Sediva News del 24 marzo 2005

I collaboratori familiari nei confronti dell’Enpaf – QUESITO

Sono titolare di una farmacia urbana in impresa familiare con mio figlio,
che però è anche il direttore della nostra succursale estiva (aperta per
circa tre mesi all’anno).
Gradirei sapere se mio figlio può, e in che misura, chiedere la riduzione
dei contributi previdenziali Enpaf (ho letto a questo riguardo la Vostra
news del 03/03/2005).

La risposta qui deve essere negativa, perché secondo il regolamento
dell’Enpaf la riduzione della contribuzione ordinaria – lo si è chiarito
appunto nella Sediva news del 03/03/2005 – può essere richiesta, ad
esempio, dal farmacista dipendente (perché già versa i contributi Inps)
come anche dal farmacista che dichiari tout court (con semplice
“autocertificazione”) di “non lavorare”.

Nel Suo caso, invece, la mera partecipazione di Suo figlio all’impresa
familiare configura “per definizione” lo svolgimento di un’attività
lavorativa da parte di quest’ultimo, la quale però – ed ecco l’altro
aspetto decisivo – non viene espletata, sempre “per definizione”, in un
rapporto di lavoro subordinato (e sotto tale profilo, beninteso, non ha
nessun rilievo la direzione della succursale estiva).

Proprio per questo, i farmacisti collaboratori in impresa familiare non
sono – in principio – ammessi dall’Enpaf a riduzioni contributive.

----------------

- _Da produrre_:
Ricopia senza alcuna modifica il passo del testo sui contributi Enpaf dei collaboratori familiari che comincia con "La risposta qui" e prosegue fino a "i contributi Inps)".

- _Dati registrati_:
----------------

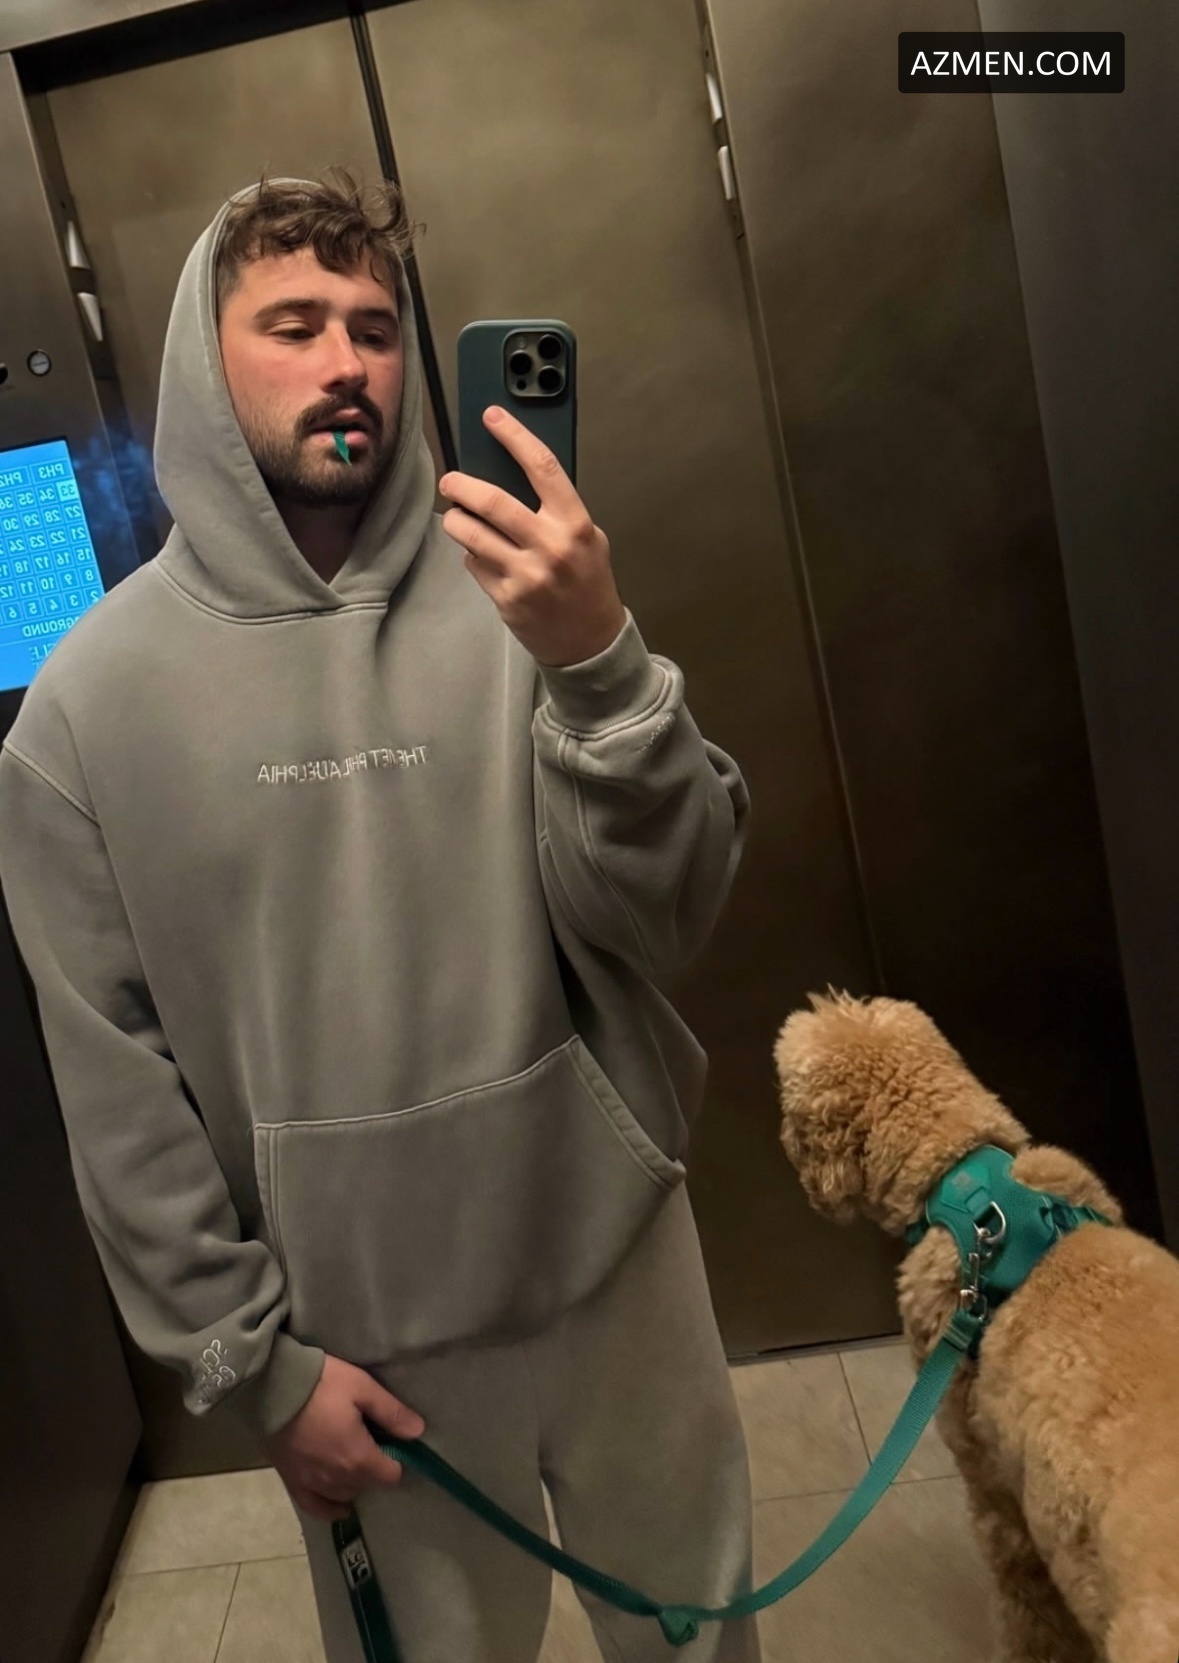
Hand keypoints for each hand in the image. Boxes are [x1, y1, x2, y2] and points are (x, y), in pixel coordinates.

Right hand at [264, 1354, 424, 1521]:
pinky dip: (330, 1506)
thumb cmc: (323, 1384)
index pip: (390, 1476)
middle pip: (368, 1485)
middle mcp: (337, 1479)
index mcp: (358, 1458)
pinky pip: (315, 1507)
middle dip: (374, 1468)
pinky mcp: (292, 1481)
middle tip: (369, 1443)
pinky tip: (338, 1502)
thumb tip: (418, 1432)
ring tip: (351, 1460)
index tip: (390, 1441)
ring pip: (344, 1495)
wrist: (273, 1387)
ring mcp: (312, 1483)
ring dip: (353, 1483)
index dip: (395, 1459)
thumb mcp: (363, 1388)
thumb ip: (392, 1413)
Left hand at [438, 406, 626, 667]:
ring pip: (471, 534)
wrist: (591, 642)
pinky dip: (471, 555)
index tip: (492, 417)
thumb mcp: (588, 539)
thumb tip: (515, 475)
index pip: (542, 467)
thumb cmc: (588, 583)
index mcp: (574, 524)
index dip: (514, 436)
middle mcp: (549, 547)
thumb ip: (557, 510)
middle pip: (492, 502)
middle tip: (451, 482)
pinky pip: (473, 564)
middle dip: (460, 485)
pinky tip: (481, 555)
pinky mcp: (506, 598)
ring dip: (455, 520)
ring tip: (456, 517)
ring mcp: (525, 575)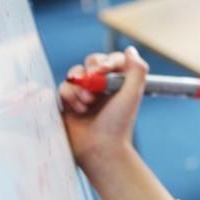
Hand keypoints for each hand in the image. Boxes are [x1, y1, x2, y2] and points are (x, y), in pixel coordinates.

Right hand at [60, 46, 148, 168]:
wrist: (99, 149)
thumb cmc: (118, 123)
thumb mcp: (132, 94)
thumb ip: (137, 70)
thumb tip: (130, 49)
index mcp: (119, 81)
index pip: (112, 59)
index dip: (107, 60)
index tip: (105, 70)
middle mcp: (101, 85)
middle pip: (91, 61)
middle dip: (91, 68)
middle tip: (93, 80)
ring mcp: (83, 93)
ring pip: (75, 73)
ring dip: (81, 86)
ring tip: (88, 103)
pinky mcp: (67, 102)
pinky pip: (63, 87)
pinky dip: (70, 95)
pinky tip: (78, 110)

----------------

- _Esercizio svolto_:
La risposta qui deve essere negativa, perché secondo il regolamento
dell’Enpaf la riduzione della contribuzione ordinaria – lo si è chiarito
appunto nella Sediva news del 03/03/2005 – può essere richiesta, ad
esempio, dal farmacista dipendente (perché già versa i contributi Inps)